HB1434 Department of Medical Assistance Services; Medicaid benefit for nutrition services programs; sunset.
Language of the bill as introduced.
House Subcommittee Opening Statement
Introduction
HB1434 addresses a major but often overlooked driver of poor health in our Medicaid population: lack of reliable access to nutritious food.
Many Virginians on Medicaid live with diabetes, heart disease, kidney disease, and other diet-related chronic conditions. Their doctors prescribe treatment plans that assume patients can afford healthy food. Too often, that is not the case. Many live in food deserts, rely on convenience stores, or lack the resources to buy nutritious meals.
When people cannot follow basic nutrition guidance, their conditions worsen. That leads to more emergency room visits, more hospitalizations, and higher long-term Medicaid costs. We are already paying for the consequences of poor nutrition through preventable complications and repeated hospital stays.
This bill allows the Department of Medical Assistance Services, with federal approval, to cover evidence-based nutrition services, including counseling, medically tailored meals, and food prescriptions, for individuals with nutrition-related chronic disease.

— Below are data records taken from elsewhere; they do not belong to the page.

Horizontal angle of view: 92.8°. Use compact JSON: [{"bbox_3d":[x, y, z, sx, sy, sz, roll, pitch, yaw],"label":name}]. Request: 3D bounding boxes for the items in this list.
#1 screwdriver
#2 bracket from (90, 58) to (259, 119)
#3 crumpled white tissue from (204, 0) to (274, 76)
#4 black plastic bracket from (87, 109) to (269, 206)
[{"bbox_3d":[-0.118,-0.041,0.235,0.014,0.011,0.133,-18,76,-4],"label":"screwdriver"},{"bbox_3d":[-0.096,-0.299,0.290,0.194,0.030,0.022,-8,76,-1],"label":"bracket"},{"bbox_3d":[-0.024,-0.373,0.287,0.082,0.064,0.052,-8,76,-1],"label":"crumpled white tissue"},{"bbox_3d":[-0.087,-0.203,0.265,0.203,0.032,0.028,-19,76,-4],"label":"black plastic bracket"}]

The goal is to treat food as part of health care and intervene earlier, before conditions become more severe and more expensive to treat.
At this time, we do not yet have a fiscal impact statement on this bill. I would ask counsel to advise the committee on whether a fiscal impact is likely. If so, I am prepared to work with Appropriations and all relevant stakeholders to address those costs responsibly.
I ask that the bill be reported to the appropriate committee (either full or appropriations).